R. Je suis citoyen et chercheur. J’ai cherché à éviter la confusion et à porter des jugements. Ceci étant, la logique du projet individuel de l’élève est mise en avant depuis 1980 : l’équipe éducative est là pour aider les enfants et leur famille à bâtir leur projet. Il reste que de ce fait on voit se développer un certain bricolage pédagogique et que, si les nouveaux enseignants ne sont pas relayés par l’institution dans la grande opération d’adaptation du système qu’ils ont engagée tant bien que mal de leur propre initiative, ils vont s’aigrir et vieillir rapidement. On a cultivé le mythe d’une situation homogène mais, en fait, chaque collège a sa spécificité. L’organigramme n’a pas suivi au niveau des chefs d’établissement. On dispose maintenant d’indicateurs IPES qui permettent de détecter la plus ou moins value apportée par l’établissement, mais on ne s’en sert pas. On ne s’est pas approprié ces indicateurs. Les enseignants du second degré préfèrent d’ailleurs l’inspection traditionnelle « éloignée » et centrée sur les programmes qu’une inspection qu’une inspection de proximité plus attachée à la plus value apportée par l’établissement. Dans l’ensemble, les nouveaux enseignants ne s’attachent pas aux projets d’établissements tels qu’ils sont formalisés.
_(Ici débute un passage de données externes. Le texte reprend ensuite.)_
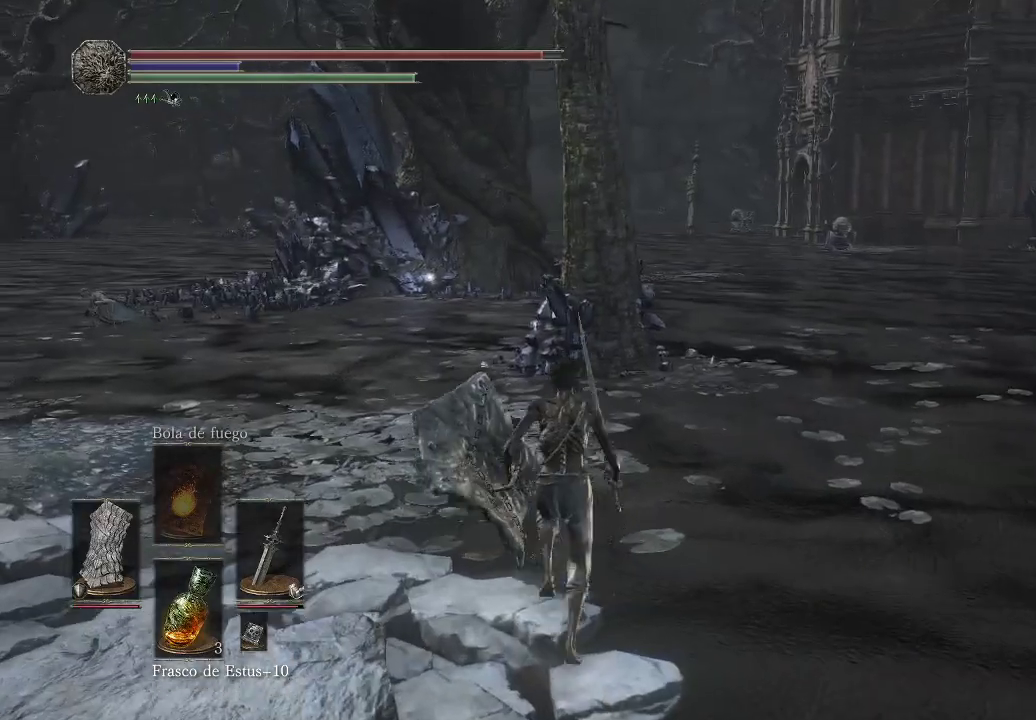
{"buttons": [], "left_stick": "up", "right_stick": "center", "events": [[17, "right_stick", "left"], [367, "right_stick", "center"]]}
Q2. Peut-on parler des nouveaux enseignants comme on parle des nouveaux ingénieurs, des nouveaux banquiers ? Y a-t-il un changement de référentiel ?
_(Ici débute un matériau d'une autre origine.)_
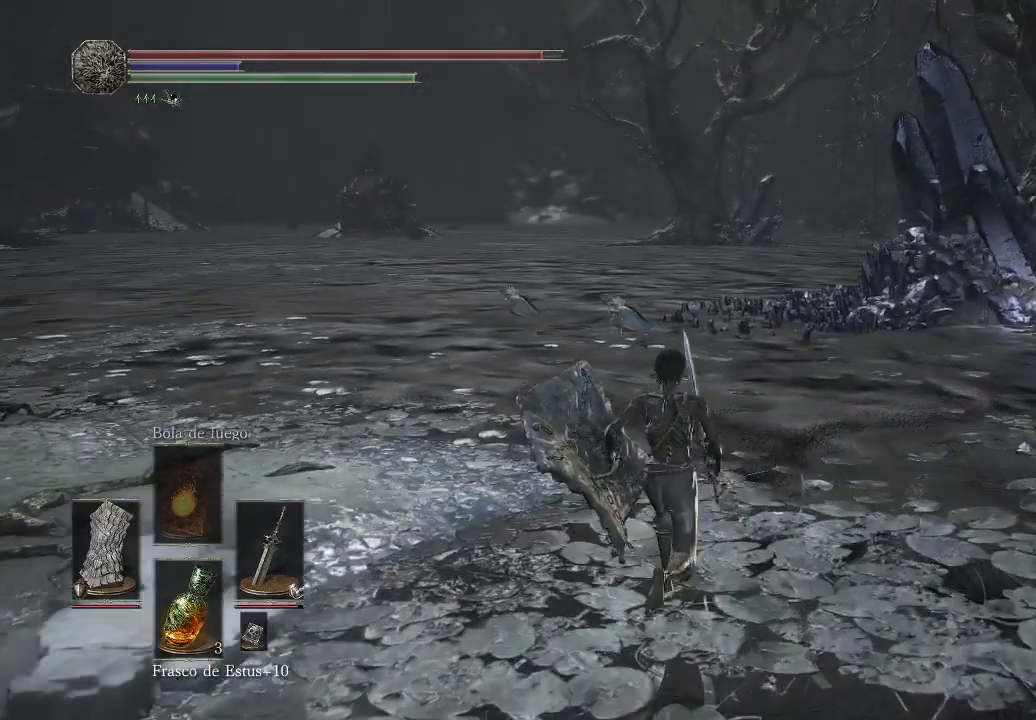
{"buttons": [], "left_stick": "up", "right_stick": "right", "events": [[167, "right_stick", "right"]]}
R. Les jeunes enseignants appartiennent à une nouvelle génération. On retrouve donc leurs comportements dans d’autres secteurs.

Q3. Comment se vivent-ils par rapport à la population ?
R. Plus mal en fait que dans la situation inverse. Pour eux, être enseignant, c’est prendre le risque d’être pris en défaut dans le travail incessant de pompier qui est le leur. C’est encourir le reproche fait à soi-même de ne pas faire ce qu’il faudrait faire.

Q4. Quelles sont les retombées possibles de PISA sur le système ?
R. Il y a plusieurs causes aux résultats français. D’abord ce n’est qu’au lycée que les élèves apprennent à débattre. Certains élèves refusent aussi de répondre aux questions qui les engagent eux-mêmes parce qu’ils pensent cela dangereux pour leur avenir. Mon expérience de la classe de philo me montre aussi que les élèves en viennent rapidement à des devoirs standards fournis par les moyens type reader’s digest. Les élèves ont aussi du mal à percevoir qu’il peut y avoir plusieurs vérités, par exemple en considérant le slogan « Sauvez la plage, gardez la sale »…et puis comment comparer la Finlande où l’immigration est relativement faible et pour l’essentiel suédoise avec la France et l’immigration africaine. Bref, il est absurde de prendre le classement PISA dans l’absolu mais il est bon et nécessaire qu’il fasse réfléchir car les résultats traduisent bien une réalité qu’il faut prendre la peine d’analyser en fonction des contextes. Il est par exemple clair que l’on du mal en France à gérer la diversité en raison d’un choix historique ancien de l’école de la république pour la standardisation. Mais il faut reconnaître aussi que, comme le souligne une intervenante d’origine écossaise, le système français est plus axé sur la révélation des défauts que sur celle des qualités.